José Tuki is a 30-year-old artist from Easter Island in the South Pacific Ocean. He’s sitting on Anakena beach and he’s looking at enormous statues  of people —the moai. The statues are from four feet tall to 33 feet tall. Some of them weigh more than 80 tons. They are hundreds of years old. The moai are made of a type of stone that doesn’t exist on Anakena beach. People made the statues in a different place and then they moved them 11 miles to the beach. ‘How did they do it?’ Tuki asks.  

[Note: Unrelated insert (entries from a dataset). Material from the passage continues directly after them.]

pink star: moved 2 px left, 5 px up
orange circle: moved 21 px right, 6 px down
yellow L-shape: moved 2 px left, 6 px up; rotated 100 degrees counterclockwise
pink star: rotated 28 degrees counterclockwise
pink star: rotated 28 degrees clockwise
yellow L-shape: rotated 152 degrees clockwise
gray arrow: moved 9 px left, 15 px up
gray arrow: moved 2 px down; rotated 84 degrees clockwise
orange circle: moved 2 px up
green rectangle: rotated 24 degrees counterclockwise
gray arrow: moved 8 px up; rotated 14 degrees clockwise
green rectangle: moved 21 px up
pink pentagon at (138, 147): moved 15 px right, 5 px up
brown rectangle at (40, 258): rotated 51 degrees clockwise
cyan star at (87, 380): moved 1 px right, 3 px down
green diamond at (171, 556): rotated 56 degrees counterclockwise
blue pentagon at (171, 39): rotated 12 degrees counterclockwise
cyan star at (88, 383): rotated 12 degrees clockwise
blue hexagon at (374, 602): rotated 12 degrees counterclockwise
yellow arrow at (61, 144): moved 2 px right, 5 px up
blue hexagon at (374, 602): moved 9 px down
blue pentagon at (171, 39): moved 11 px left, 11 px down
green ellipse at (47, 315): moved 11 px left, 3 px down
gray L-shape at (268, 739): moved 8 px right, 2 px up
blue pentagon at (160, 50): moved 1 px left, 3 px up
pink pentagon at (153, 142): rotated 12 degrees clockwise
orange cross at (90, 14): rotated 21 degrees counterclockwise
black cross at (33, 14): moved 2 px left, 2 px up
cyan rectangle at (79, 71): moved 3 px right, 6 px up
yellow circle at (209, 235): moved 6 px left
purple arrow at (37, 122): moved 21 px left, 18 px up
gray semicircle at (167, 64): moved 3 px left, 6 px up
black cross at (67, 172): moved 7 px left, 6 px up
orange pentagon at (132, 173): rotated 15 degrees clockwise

The first Polynesians arrived at Rapa Nui (Easter Island) by canoe hundreds of years ago. This small island is 2,150 miles west of South America. These days, 12 flights arrive every week from Chile, Peru, and Tahiti. In 2011, 50,000 tourists flew to Easter Island. All the tourists go to see the moai

There are different ideas about how the Rapa Nui people moved the moai.  Some historians think the ancestors used ropes and wood and pulled the statues along the ground. The scientist and writer Jared Diamond thinks that many people moved the statues. He also thinks that the people cut down the trees on the island. They needed the wood to move the statues. They also needed a lot of space without trees to grow food. Because they cut down the trees, there was an environmental disaster on the island.

But archaeologists Terry Hunt of the University of Hawaii and Carl Lipo of California State University Long Beach don’t agree with Jared Diamond. They say that it was possible to move the statues with a small number people and a system of ropes. Last year National Geographic Expeditions Council  paid for an experiment to test Hunt and Lipo’s idea.

Easter Islander José Tuki says, ‘I want to know the truth, but maybe the island doesn’t tell all its answers.’  He  thinks that the moai are very special  and powerful and maybe it’s not a good idea to know the truth.